Industry Insights
Understanding the Complexities of Patterned Coatings April 10, 2012 | by Rick Daniels, General Manager, Carestream Advanced Materials and Tollcoating | richard.daniels@carestream.com

The majority of roll-to-roll coating projects use “blanket” or uniform continuous high precision coatings. Products ranging from imaging films to battery membranes to optical display device components typically employ blanket coatings where exceptional thickness control is required and there are no intended patterns.

There are an increasing amount of applications that utilize patterning of coatings, including printed electronics components, displays, touchscreen input devices, photovoltaics, battery structures, RFIDs and sensors. Various patterning techniques exist to meet a wide range of project requirements on conventional roll-to-roll coating assets. Each method offers unique capabilities depending on the variables required for the final application. The list of patterning methods includes:

  • Gravure, microgravure, flexo or variations involving very fine resolution structures for repeating patterns;
  • Photolithography, in which a photoresist is applied and further processed with imaging, developing, and stripping to create a patterned mask. Etching is then often used for a subtractive process or coating for an additive process. Typically, a final stripping process is required to remove the mask. There are additive processes based on similar photoresist masks, and even a lift off scheme similar to integrated circuit fabrication;
  • Coating on a patterned substrate to create specific topography of the final coating that conforms to the substrate;
  • Stripe coating and patch coating such as that possible with high precision fluid delivery systems and slot die type coating;
  • Continuous industrial resolution quality ink jet, which is extremely useful for non-repeating coatings and patterns that change frequently;
  • Rotary screen printing;
  • Laser ablation of continuous coating to form pattern.

The resolution capabilities of these techniques are quite different and dependent on various factors, including the material being patterned, the thickness, and a host of other variables like the skill and background knowledge of the coating entity.

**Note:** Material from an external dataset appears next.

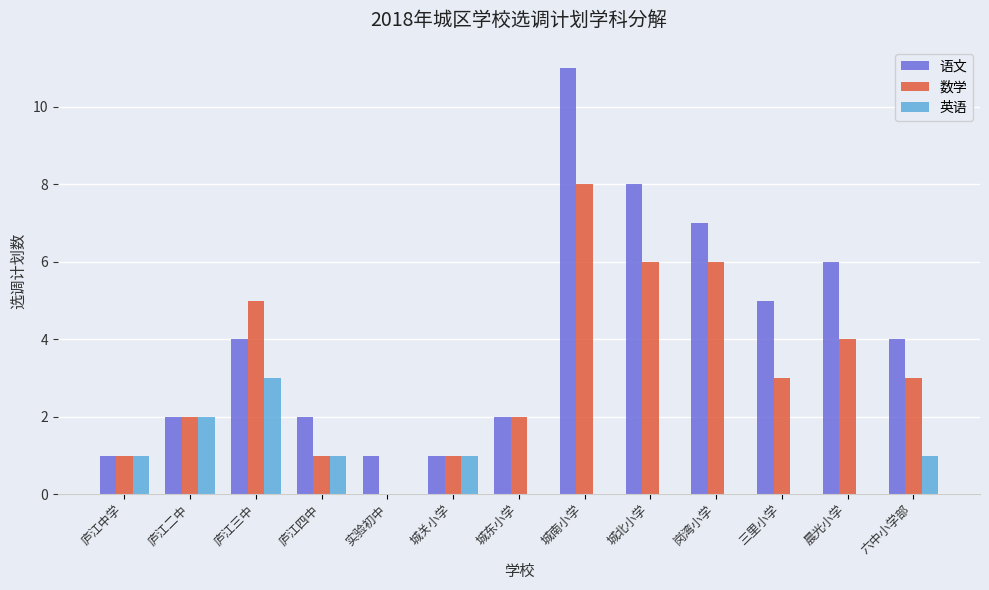

What is the spread (max minus min) of values at 城东小学?

2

In a recent contract-manufacturing project, Carestream partnered with a product company to do a stripe coating with different sizes on the top and bottom of the web. The application required very high-precision overlaps and a precise lamination step, followed by subsequent precision slitting and lamination. Carestream has also completed evaluations of adding all of the above processes into its various coating lines.

As such examples highlight, there is an increasing amount of applications that use patterned coatings, as well as a need for continuous layers in many applications that also require patterning. From planarization layers to dielectric layers to conductive layers, it is critical to understand the various patterning techniques that exist. Coating partners like Carestream deliver the unique experience to analyze the variables required for the final application to ensure that the proper patterning method is employed for success.